→ What you should do:
Search the entries for lines that contain the word "branch", and report each one found.

→ Recorded information:
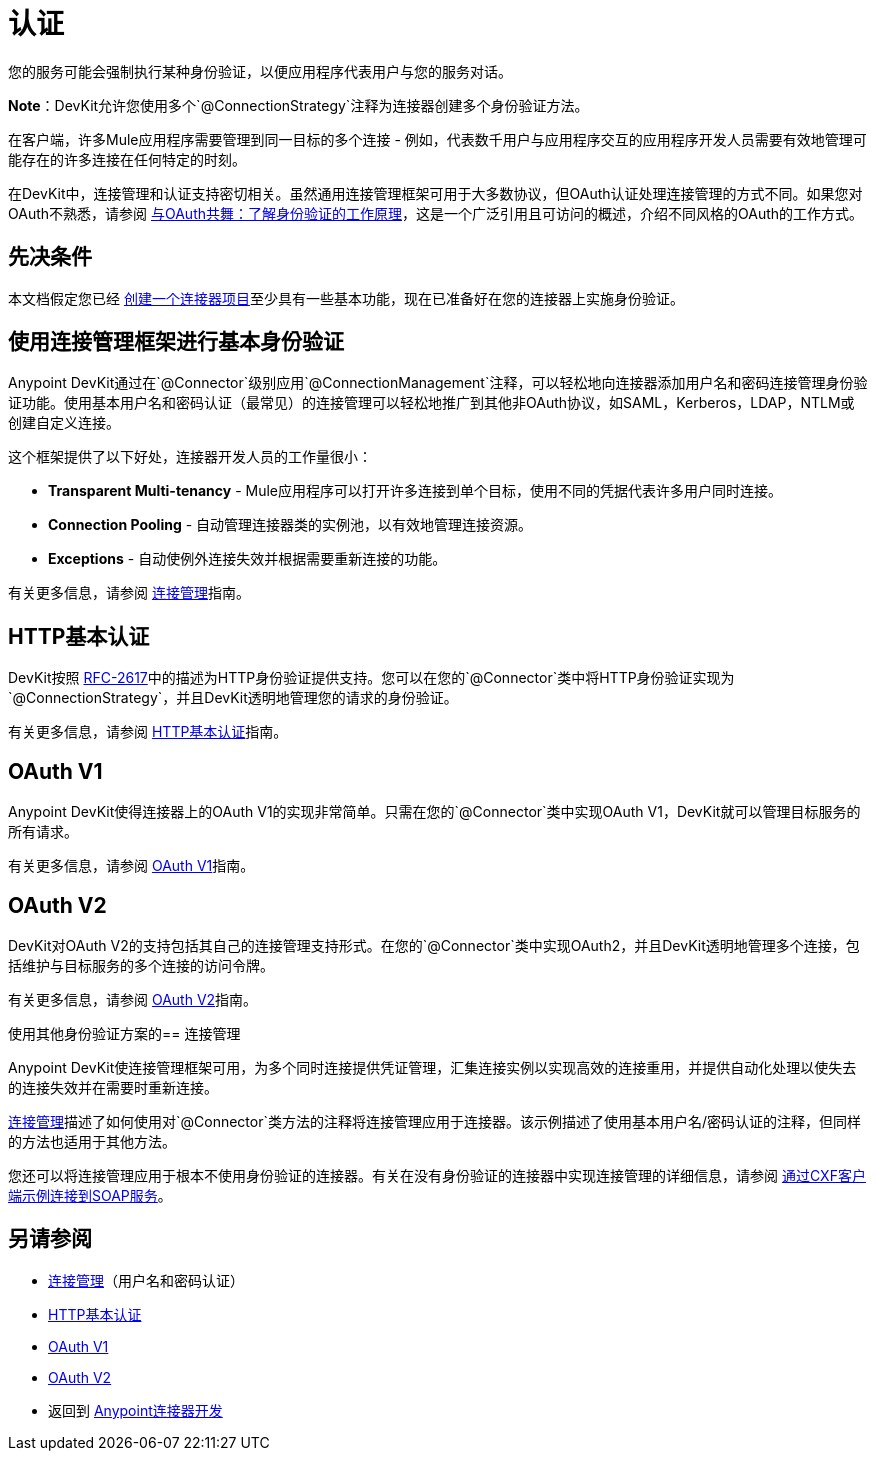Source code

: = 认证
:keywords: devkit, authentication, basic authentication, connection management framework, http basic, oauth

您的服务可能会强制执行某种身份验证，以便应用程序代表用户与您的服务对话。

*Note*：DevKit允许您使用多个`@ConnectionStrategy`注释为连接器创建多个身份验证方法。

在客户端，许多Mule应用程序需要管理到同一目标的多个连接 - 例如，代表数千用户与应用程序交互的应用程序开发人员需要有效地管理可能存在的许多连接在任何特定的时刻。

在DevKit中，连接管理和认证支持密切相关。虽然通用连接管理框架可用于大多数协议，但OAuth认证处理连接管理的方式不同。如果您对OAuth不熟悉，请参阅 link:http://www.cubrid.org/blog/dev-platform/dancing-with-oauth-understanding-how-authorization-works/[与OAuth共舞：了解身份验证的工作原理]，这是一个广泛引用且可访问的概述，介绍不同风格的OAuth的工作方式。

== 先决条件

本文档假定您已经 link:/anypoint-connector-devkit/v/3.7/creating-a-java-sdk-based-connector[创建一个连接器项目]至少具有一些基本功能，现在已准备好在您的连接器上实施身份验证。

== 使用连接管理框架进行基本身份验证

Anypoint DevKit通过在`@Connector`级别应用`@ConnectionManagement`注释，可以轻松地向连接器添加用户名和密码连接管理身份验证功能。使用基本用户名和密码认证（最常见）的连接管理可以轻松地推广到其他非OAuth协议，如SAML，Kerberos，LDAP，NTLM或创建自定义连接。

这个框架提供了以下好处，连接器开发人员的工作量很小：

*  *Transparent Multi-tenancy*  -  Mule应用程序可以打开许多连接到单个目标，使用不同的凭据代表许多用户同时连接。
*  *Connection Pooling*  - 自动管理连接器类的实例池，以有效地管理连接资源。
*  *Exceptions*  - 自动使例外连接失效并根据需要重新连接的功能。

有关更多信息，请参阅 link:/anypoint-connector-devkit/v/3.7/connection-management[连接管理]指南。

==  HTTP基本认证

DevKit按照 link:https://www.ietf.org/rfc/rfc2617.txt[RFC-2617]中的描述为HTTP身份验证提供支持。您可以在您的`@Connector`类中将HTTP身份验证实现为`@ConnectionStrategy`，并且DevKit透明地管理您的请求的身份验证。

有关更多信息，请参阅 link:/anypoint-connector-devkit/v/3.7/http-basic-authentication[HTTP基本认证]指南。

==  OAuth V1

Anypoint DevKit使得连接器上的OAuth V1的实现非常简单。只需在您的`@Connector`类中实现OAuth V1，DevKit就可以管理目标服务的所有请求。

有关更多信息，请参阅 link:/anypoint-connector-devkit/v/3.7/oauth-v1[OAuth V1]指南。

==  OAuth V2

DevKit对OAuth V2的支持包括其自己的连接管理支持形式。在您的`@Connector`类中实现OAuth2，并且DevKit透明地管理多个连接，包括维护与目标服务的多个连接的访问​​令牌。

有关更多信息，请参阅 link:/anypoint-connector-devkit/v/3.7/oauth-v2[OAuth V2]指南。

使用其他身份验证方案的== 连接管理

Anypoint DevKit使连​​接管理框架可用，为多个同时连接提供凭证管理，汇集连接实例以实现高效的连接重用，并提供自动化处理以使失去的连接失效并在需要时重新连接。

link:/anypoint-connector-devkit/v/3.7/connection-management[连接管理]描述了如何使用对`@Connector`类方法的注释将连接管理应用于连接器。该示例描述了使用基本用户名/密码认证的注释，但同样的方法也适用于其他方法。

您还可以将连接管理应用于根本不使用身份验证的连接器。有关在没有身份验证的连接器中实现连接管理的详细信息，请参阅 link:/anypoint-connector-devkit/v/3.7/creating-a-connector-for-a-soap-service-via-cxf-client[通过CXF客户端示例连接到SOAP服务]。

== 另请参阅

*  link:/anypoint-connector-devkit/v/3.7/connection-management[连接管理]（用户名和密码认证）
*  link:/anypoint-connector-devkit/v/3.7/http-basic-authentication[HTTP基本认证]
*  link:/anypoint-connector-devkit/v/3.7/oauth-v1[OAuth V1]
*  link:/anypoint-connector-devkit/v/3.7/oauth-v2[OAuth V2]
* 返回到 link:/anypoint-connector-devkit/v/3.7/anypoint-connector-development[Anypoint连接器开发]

...

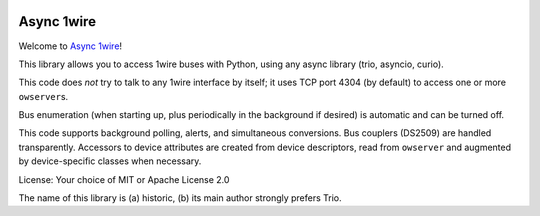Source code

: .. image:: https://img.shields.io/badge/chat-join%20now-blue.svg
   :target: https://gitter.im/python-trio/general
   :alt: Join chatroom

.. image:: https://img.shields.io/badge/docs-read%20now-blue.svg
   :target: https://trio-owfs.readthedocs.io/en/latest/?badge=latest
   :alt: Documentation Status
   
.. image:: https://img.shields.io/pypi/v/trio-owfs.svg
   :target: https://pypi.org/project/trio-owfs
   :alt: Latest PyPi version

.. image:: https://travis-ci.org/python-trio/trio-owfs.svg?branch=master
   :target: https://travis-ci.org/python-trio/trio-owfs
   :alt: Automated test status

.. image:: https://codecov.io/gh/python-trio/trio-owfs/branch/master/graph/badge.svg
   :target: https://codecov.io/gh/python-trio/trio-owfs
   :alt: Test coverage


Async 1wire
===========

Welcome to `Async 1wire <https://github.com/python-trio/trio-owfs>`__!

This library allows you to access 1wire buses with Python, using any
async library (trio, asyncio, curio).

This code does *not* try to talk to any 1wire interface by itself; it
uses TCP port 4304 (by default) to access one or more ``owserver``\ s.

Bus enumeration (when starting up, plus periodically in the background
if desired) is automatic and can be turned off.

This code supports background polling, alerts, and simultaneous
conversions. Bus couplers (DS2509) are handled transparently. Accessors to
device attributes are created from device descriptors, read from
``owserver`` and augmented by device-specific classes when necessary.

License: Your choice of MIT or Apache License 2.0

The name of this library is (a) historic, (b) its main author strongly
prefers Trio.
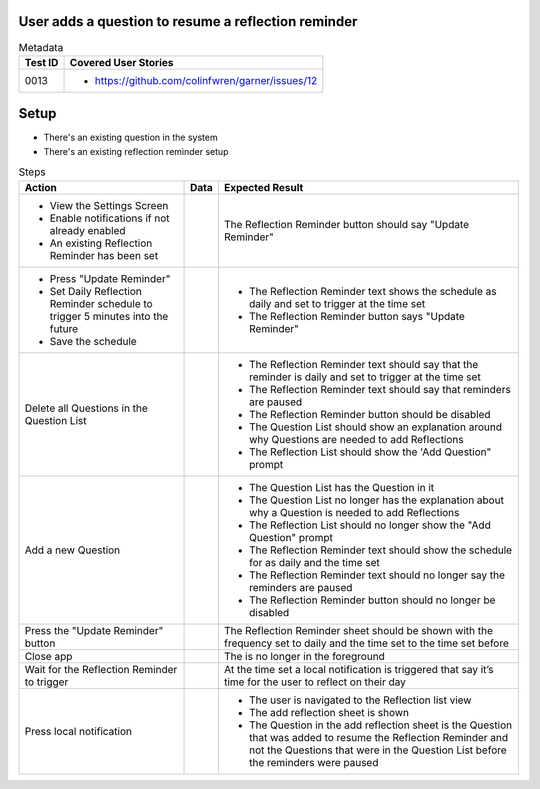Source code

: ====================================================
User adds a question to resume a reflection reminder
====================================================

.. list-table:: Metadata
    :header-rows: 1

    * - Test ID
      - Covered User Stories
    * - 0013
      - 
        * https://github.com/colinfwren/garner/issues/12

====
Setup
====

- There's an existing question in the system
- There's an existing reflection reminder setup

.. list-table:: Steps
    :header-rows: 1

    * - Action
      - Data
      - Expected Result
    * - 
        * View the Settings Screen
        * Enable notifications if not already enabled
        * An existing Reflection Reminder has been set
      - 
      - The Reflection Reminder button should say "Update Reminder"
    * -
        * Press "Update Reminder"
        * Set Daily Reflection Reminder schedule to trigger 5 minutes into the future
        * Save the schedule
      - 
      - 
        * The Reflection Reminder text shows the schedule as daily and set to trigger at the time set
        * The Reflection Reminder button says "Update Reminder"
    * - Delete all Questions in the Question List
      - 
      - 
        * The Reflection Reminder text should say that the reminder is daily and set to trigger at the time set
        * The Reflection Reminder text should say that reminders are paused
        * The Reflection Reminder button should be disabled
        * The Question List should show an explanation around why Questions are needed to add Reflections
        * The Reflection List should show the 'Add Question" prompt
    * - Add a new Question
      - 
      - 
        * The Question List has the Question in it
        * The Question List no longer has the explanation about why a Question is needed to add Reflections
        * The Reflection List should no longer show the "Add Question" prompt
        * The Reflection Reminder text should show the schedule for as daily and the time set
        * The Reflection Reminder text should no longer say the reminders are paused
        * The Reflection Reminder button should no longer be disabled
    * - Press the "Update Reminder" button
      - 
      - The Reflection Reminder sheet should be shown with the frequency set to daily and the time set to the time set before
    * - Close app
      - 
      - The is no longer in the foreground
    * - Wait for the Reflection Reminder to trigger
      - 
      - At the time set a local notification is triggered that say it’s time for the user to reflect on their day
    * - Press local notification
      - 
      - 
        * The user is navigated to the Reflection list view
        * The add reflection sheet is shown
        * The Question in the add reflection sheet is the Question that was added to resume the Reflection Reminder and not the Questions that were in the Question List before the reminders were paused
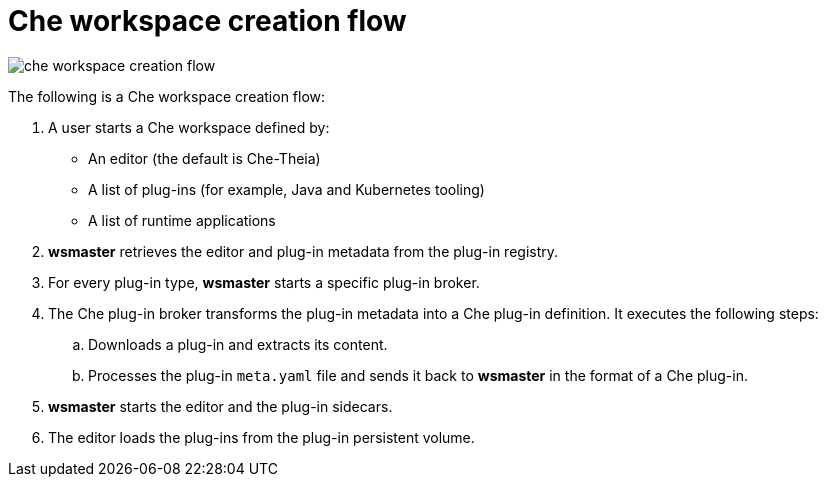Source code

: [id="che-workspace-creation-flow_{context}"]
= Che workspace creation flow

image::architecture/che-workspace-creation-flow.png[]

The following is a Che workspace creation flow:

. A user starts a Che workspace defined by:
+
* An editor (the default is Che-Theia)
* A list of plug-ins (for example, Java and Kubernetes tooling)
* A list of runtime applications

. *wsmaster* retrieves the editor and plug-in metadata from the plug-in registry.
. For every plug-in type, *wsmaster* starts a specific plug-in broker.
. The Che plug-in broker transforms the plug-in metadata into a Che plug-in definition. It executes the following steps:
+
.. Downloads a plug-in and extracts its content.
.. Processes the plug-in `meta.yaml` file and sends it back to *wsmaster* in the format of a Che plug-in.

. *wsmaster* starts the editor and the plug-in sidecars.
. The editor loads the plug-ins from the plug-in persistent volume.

→ Response:
.. image:: https://travis-ci.org/python-trio/trio-owfs.svg?branch=master
.. image:: https://codecov.io/gh/python-trio/trio-owfs/branch/master/graph/badge.svg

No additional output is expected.